● **Problem requirements**: All of the data that follows should be retyped exactly, please, except the pictures.

*** Data to examine Section Begins ***

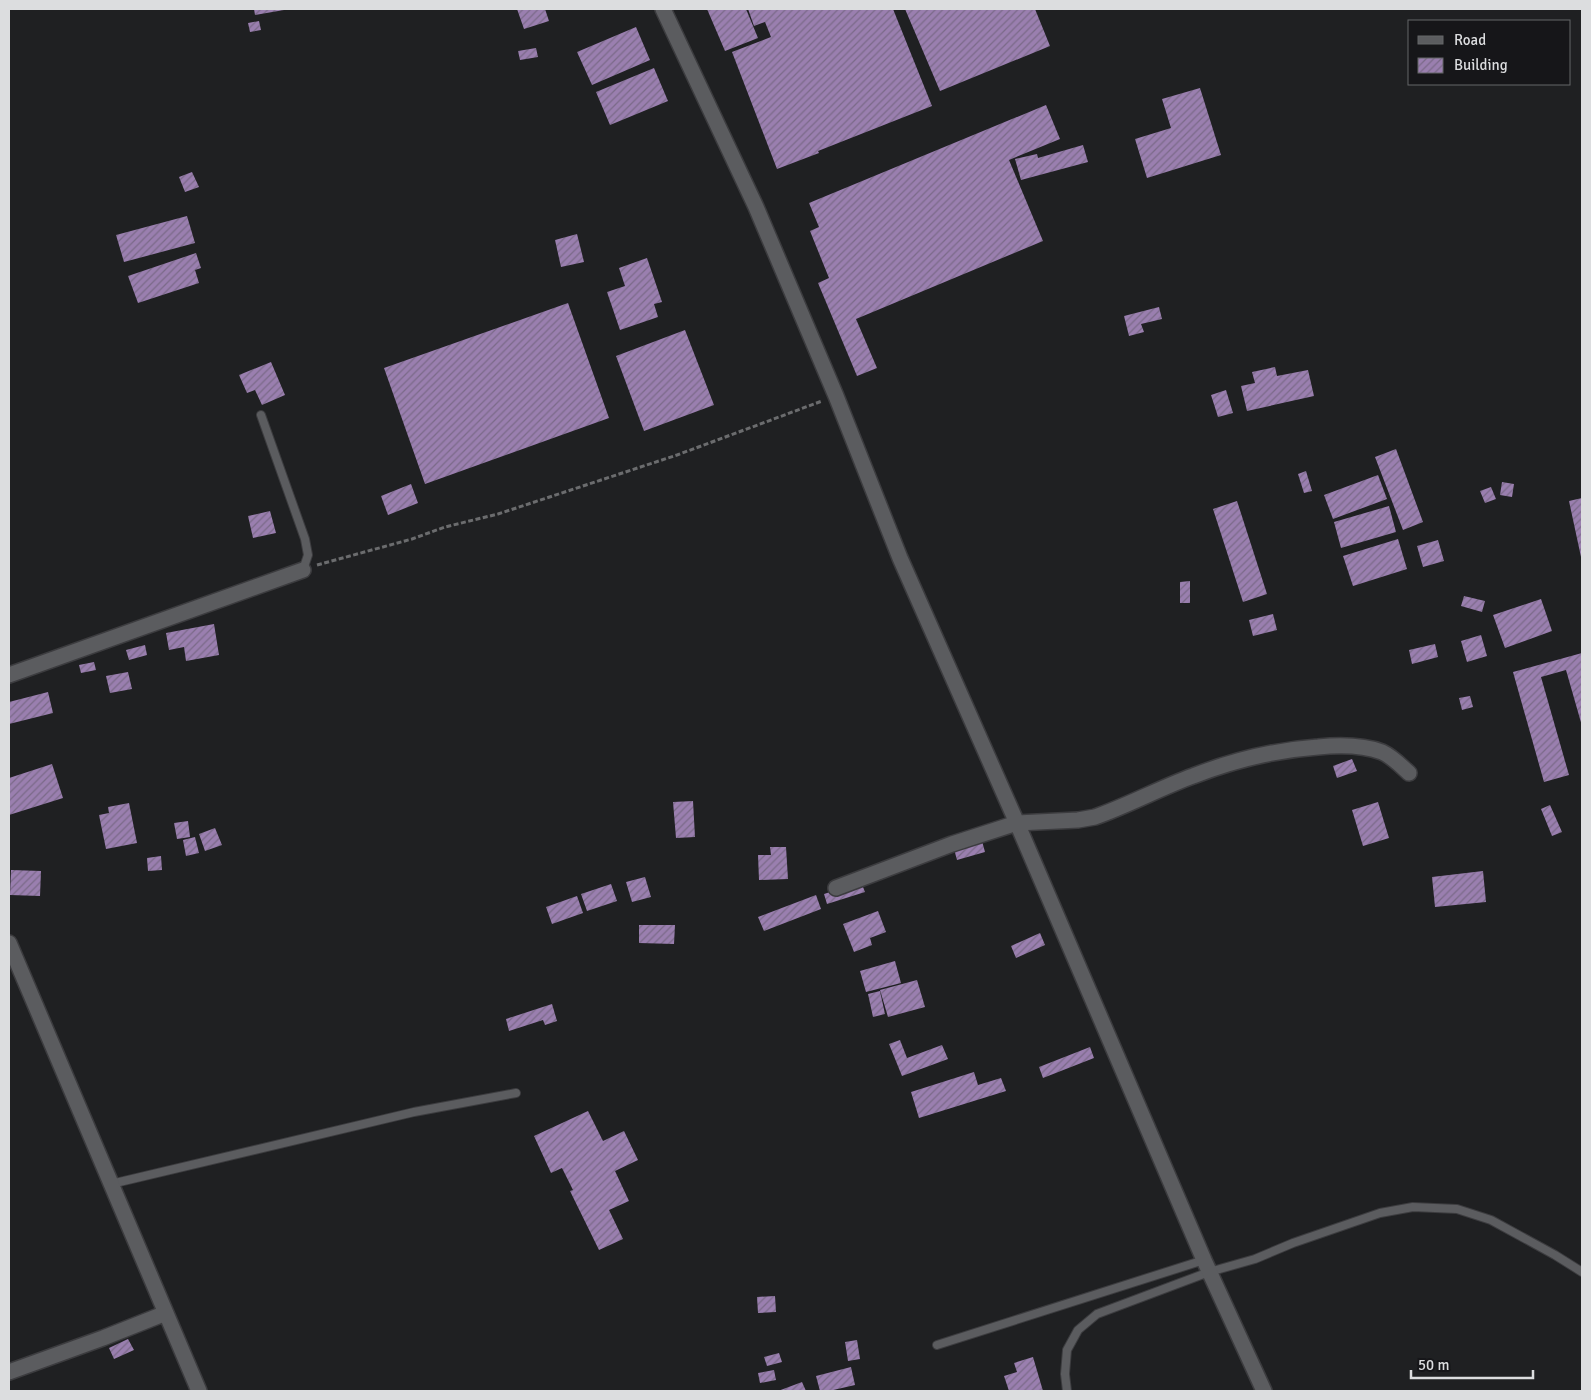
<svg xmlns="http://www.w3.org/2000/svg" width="1591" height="1400" font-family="Signika,sans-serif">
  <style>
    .building { fill: url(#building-hatch) }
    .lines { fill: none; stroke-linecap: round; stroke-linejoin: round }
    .lane-casing { stroke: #3c3c3f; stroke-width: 10 }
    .street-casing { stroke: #3c3c3f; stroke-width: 18 }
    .path { stroke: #6b6c6e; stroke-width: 3; stroke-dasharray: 5 2.5; stroke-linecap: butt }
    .lane { stroke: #5b5c5f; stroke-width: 8 }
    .street { stroke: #5b5c5f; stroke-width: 15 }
  </style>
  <defs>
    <pattern id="building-hatch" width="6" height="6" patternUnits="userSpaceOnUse" patternTransform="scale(1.25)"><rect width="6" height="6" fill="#9a7faf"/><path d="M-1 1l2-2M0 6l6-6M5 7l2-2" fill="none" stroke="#7b6a89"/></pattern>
  </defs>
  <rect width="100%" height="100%" fill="#1f2022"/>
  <path class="building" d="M254,9H284V10L255,15Z
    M517,9H545L549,21L524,29Z
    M707,9H746L758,38L725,51Z
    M748,9H893L932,106L818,151L819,153L777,169L732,52L771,37L765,22L754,26Z
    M905,9H1035L1050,46L940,91Z
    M259,21L261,30L250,32L248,23Z
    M636,27L650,60L592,85L577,52Z
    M536,48L538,57L520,60L518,51Z
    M654,68L668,101L610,125L596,92Z
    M1200,88L1221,155L1147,178L1135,139L1171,128L1162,99Z
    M1046,105L1060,139L1009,160L1043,241L856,319L877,368L857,376L818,283L829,278L810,231L819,227L809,203Z
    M1083,145L1088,162L1021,180L1015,159L1037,154L1038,158Z
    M192,172L199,187L185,192L179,177Z
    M187,216L195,243L124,262L116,235Z
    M577,234L584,262L561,267L555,240Z
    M196,253L201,268L195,270L199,283L138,303L128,276Z
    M647,258L662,302L654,304L658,317L620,330L607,292L625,286L619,268Z
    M568,303L609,418L425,484L384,368Z
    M1159,307L1162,319L1141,324L1144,332L1129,336L1124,316Z
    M685,330L714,405L644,431L616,356Z
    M271,362L285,395L262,405L255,390L247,393L239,375Z
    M1275,367L1277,376L1308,370L1314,396L1247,411L1241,386L1255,383L1252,372Z
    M1226,390L1233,413L1218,417L1211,395Z
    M1396,449L1423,522L1403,530L1375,457Z
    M1306,471L1312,491L1304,493L1298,474Z
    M1378,475L1387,499L1333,519L1324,495Z
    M1502,482L1514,484L1512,497L1500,495Z
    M411,484L418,503L388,515L381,496Z
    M1491,487L1496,499L1485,503L1480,491Z
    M1582,498V557H1581L1569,501Z
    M1237,501L1267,594L1243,602L1213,509Z
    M1389,506L1396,532L1341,548L1334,522Z
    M270,511L276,533L253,538L248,516Z
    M1398,539L1407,569L1353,586L1343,556Z
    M1438,540L1444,561L1423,567L1417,546Z
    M1190,581V603H1180V582Z
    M1464,596L1485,601L1482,612L1461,606Z
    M1541,599L1552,631L1505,648L1493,615Z
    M1273,614L1277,630L1253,636L1249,620Z
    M214,624L219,655L186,661L184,647L169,650L166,633Z
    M1481,635L1487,656L1467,662L1461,641Z
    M1435,644L1438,657L1412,664L1409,650Z
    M145,645L147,655L129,660L126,650Z
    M1582,653V726L1566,670L1541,677L1569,775L1544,782L1513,672Z
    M94,662L96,670L81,673L79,665Z
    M128,672L132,689L110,693L106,676Z
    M48,692L53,713L9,724V702Z
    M1470,696L1473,707L1462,710L1459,698Z
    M1352,759L1357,771L1337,778L1333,766Z
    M52,764L63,798L9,815V778Z
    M693,801L695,837L676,838L673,802Z
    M1378,802L1389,838L1363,846L1352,810Z
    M129,803L137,843L106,849L99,815L109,813L108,807Z
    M1550,805L1562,832L1552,836L1541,809Z
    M188,821L190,837L177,839L174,823Z
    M215,828L222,845L205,851L199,834Z
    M195,837L199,853L186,856L183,840Z
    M982,841L985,852L957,860L954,849Z
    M770,847H786L788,879L759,880L758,855H771Z
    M161,856L162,870L148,871L147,858Z
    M11,870L41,871L40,896L10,895Z
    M1483,871L1486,902L1435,907L1432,877Z
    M645,877L651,897L632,902L626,882Z
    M861,882L865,892L827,904L824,894Z
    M611,884L617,901L587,911L581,894Z
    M816,895L821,909L764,931L758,917Z
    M577,896L583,913L552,924L546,907Z
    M878,911L886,932L870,938L872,945L854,952L843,924Z
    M639,925H675L674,944L639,943Z
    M1040,933L1045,945L1016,958L1011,946Z
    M895,961L901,983L866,992L860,971Z
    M917,980L925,1007L888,1017L880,990Z
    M880,991L885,1014L873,1017L868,994Z
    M552,1004L557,1021L545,1025L543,1020L509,1031L506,1019Z
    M900,1040L907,1058L942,1045L948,1059L902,1076L889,1044Z
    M1090,1047L1094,1058L1043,1078L1039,1067Z
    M974,1072L978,1085L1001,1078L1006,1091L919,1118L911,1092Z
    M588,1111L603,1141L624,1131L638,1160L615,1171L629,1201L609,1210L623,1239L599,1250L570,1191L573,1190L562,1168L551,1173L534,1136Z
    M775,1296L776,1312L758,1313L757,1297Z
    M128,1339L134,1350L114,1359L109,1348Z
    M857,1340L860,1359L848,1361L845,1342Z
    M779,1353L782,1362L767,1366L764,1357Z
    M1033,1357L1043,1391H1009L1004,1376L1017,1372L1014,1363Z
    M851,1367L855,1385L829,1391H820L816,1376Z
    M774,1370L776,1380L760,1383L758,1373Z
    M802,1382L806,1391H778Z"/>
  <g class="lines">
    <g class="lane-casing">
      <path id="lane" d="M261,415L305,539L308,555L303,570
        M111,1184L414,1112L516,1093
        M937,1345L1204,1260
        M1067,1391L1065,1374L1067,1350L1078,1330L1097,1314L1209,1272L1255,1259L1293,1243L1380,1213L1413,1207L1457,1209L1491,1220L1555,1255L1582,1272"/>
    </g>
    <g class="street-casing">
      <path id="street" d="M663,9L756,207L836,396L900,558L1017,823L1204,1260L1264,1391
        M9,675L303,570
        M836,888L952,844L1017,823L1078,820L1095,817C1129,805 1160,788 1193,776C1234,760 1275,750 1318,747C1339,745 1363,745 1382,752C1393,757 1401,766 1409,773
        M9,943L199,1391
        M9,1372L103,1338L166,1313"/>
    </g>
    <path class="path" d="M317,565L412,539L445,527L498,514L677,455L822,401"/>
    <use href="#lane" class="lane"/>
    <use href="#street" class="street"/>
  </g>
  <rect width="1591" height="1400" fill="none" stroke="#dcdddf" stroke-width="20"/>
  <rect x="1408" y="20" width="162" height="65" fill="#161619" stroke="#656668"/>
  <rect x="1418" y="36" width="25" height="8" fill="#5b5c5f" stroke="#656668"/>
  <text x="1454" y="45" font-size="15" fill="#dcdddf">Road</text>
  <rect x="1418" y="58" width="25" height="15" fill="url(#building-hatch)" stroke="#656668"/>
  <text x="1454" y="70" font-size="15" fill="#dcdddf">Building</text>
  <path d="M1411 1370v8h122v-8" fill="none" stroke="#dcdddf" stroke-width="2.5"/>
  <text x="1418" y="1370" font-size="15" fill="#dcdddf" stroke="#161619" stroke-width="4" paint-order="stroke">50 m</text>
</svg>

*** Data to examine Section Ends ***

● **Response area**:
<svg xmlns="http://www.w3.org/2000/svg" width="1591" height="1400" font-family="Signika,sans-serif">
  <style>
    .building { fill: url(#building-hatch) }
    .lines { fill: none; stroke-linecap: round; stroke-linejoin: round }
    .lane-casing { stroke: #3c3c3f; stroke-width: 10 }
    .street-casing { stroke: #3c3c3f; stroke-width: 18 }
    .path { stroke: #6b6c6e; stroke-width: 3; stroke-dasharray: 5 2.5; stroke-linecap: butt }
    .lane { stroke: #5b5c5f; stroke-width: 8 }
    .street { stroke: #5b5c5f; stroke-width: 15 }
  </style>
  <defs>
    <pattern id="building-hatch" width="6" height="6" patternUnits="userSpaceOnUse" patternTransform="scale(1.25)"><rect width="6" height="6" fill="#9a7faf"/><path d="M-1 1l2-2M0 6l6-6M5 7l2-2" fill="none" stroke="#7b6a89"/></pattern>
  </defs>
  <rect width="100%" height="100%" fill="#1f2022"/>
  <path class="building" d="M254,9H284V10L255,15Z
    M517,9H545L549,21L524,29Z
    M707,9H746L758,38L725,51Z
    M748,9H893L932,106L818,151L819,153L777,169L732,52L771,37L765,22L754,26Z
    M905,9H1035L1050,46L940,91Z
    M259,21L261,30L250,32L248,23Z
    M636,27L650,60L592,85L577,52Z
    M536,48L538,57L520,60L518,51Z
    M654,68L668,101L610,125L596,92Z
    M1200,88L1221,155L1147,178L1135,139L1171,128L1162,99Z
    M1046,105L1060,139L1009,160L1043,241L856,319L877,368L857,376L818,283L829,278L810,231L819,227L809,203Z
    M1083,145L1088,162L1021,180L1015,159L1037,154L1038,158Z
    M192,172L199,187L185,192L179,177Z
    M187,216L195,243L124,262L116,235Z
    M577,234L584,262L561,267L555,240Z
    M196,253L201,268L195,270L199,283L138,303L128,276Z
    M647,258L662,302L654,304L658,317L620,330L607,292L625,286L619,268Z
    M568,303L609,418L425,484L384,368Z
    M1159,307L1162,319L1141,324L1144,332L1129,336L1124,316Z
    M685,330L714,405L644,431L616,356Z
    M271,362L285,395L262,405L255,390L247,393L239,375Z
    M1275,367L1277,376L1308,370L1314,396L1247,411L1241,386L1255,383L1252,372Z
    M1226,390L1233,413L1218,417L1211,395Z
    M1396,449L1423,522L1403,530L1375,457Z
    M1306,471L1312,491L1304,493L1298,474Z
    M1378,475L1387,499L1333,519L1324,495Z
    M1502,482L1514,484L1512,497L1500,495Z
    M411,484L418,503L388,515L381,496Z
    M1491,487L1496,499L1485,503L1480,491Z
    M1582,498V557H1581L1569,501Z
    M1237,501L1267,594L1243,602L1213,509Z
    M1389,506L1396,532L1341,548L1334,522Z
    M270,511L276,533L253,538L248,516Z
    M1398,539L1407,569L1353,586L1343,556Z
    M1438,540L1444,561L1423,567L1417,546Z
    M1190,581V603H1180V582Z
    M1464,596L1485,601L1482,612L1461,606Z
    M1541,599L1552,631L1505,648L1493,615Z
    M1273,614L1277,630L1253,636L1249,620Z
    M214,624L219,655L186,661L184,647L169,650L166,633Z
    M1481,635L1487,656L1467,662L1461,641Z
    M1435,644L1438,657L1412,664L1409,650Z
    M145,645L147,655L129,660L126,650Z
    M1582,653V726L1566,670L1541,677L1569,775L1544,782L1513,672Z
    M94,662L96,670L81,673L79,665Z
    M128,672L132,689L110,693L106,676Z
    M48,692L53,713L9,724V702Z
    M1470,696L1473,707L1462,710L1459,698Z
    M1352,759L1357,771L1337,778L1333,766Z
    M52,764L63,798L9,815V778Z
    M693,801L695,837L676,838L673,802Z
    M1378,802L1389,838L1363,846L1352,810Z
    M129,803L137,843L106,849L99,815L109,813L108,807Z
    M1550,805L1562,832L1552,836L1541,809Z
    M188,821L190,837L177,839L174,823Z
    M215,828L222,845L205,851L199,834Z
    M195,837L199,853L186,856L183,840Z
    M982,841L985,852L957,860L954,849Z
    M770,847H786L788,879L759,880L758,855H771Z
    M161,856L162,870L148,871L147,858Z
    M11,870L41,871L40,896L10,895Z
    M1483,871L1486,902L1435,907L1432,877Z
    M645,877L651,897L632,902L626,882Z
    M861,882L865,892L827,904L824,894Z
    M611,884L617,901L587,911L581,894Z
    M816,895L821,909L764,931L758,917Z
    M577,896L583,913L552,924L546,907Z
    M878,911L886,932L870,938L872,945L854,952L843,924Z
    M639,925H675L674,944L639,943Z
    M1040,933L1045,945L1016,958L1011,946Z
    M895,961L901,983L866,992L860,971Z
    M917,980L925,1007L888,1017L880,990Z
    M880,991L885,1014L873,1017L868,994Z
    M552,1004L557,1021L545,1025L543,1020L509,1031L506,1019Z
    M900,1040L907,1058L942,1045L948,1059L902,1076L889,1044Z
    M1090,1047L1094,1058L1043,1078L1039,1067Z
    M974,1072L978,1085L1001,1078L1006,1091L919,1118L911,1092Z
    M588,1111L603,1141L624,1131L638,1160L615,1171L629,1201L609,1210L623,1239L599,1250L570,1191L573,1190L562,1168L551,1173L534,1136Z
    M775,1296L776,1312L758,1313L757,1297Z
    M128,1339L134,1350L114,1359L109,1348Z
    M857,1340L860,1359L848,1361L845,1342Z
    M779,1353L782,1362L767,1366L764,1357Z
    M1033,1357L1043,1391H1009L1004,1376L1017,1372L1014,1363Z
    M851,1367L855,1385L829,1391H820L816,1376Z
    M774,1370L776,1380L760,1383L758,1373Z
    M802,1382L806,1391H778Z"/>
  <g class="lines">
    <g class="lane-casing">
      <path id="lane" d="M261,415L305,539L308,555L303,570
        M111,1184L414,1112L516,1093
        M937,1345L1204,1260
        M1067,1391L1065,1374L1067,1350L1078,1330L1097,1314L1209,1272L1255,1259L1293,1243L1380,1213L1413,1207L1457,1209L1491,1220L1555,1255L1582,1272"/>
    </g>
    <g class="street-casing">
      <path id="street" d="M663,9L756,207L836,396L900,558L1017,823L1204,1260L1264,1391
        M9,675L303,570
        M836,888L952,844L1017,823L1078,820L1095,817C1129,805 1160,788 1193,776C1234,760 1275,750 1318,747C1339,745 1363,745 1382,752C1393,757 1401,766 1409,773
        M9,943L199,1391
        M9,1372L103,1338L166,1313"/>
    </g>
    <path class="path" d="M317,565L412,539L445,527L498,514L677,455L822,401"/>
    <use href="#lane" class="lane"/>
    <use href="#street" class="street"/>
  </g>
  <rect width="1591" height="1400" fill="none" stroke="#dcdddf" stroke-width="20"/>
  <rect x="1408" y="20" width="162" height="65" fill="#161619" stroke="#656668"/>
  <rect x="1418" y="36" width="25" height="8" fill="#5b5c5f" stroke="#656668"/>
  <text x="1454" y="45" font-size="15" fill="#dcdddf">Road</text>
  <rect x="1418" y="58" width="25" height="15" fill="url(#building-hatch)" stroke="#656668"/>
  <text x="1454" y="70" font-size="15" fill="#dcdddf">Building</text>
  <path d="M1411 1370v8h122v-8" fill="none" stroke="#dcdddf" stroke-width="2.5"/>
  <text x="1418" y="1370" font-size="15" fill="#dcdddf" stroke="#161619" stroke-width="4" paint-order="stroke">50 m</text>
</svg>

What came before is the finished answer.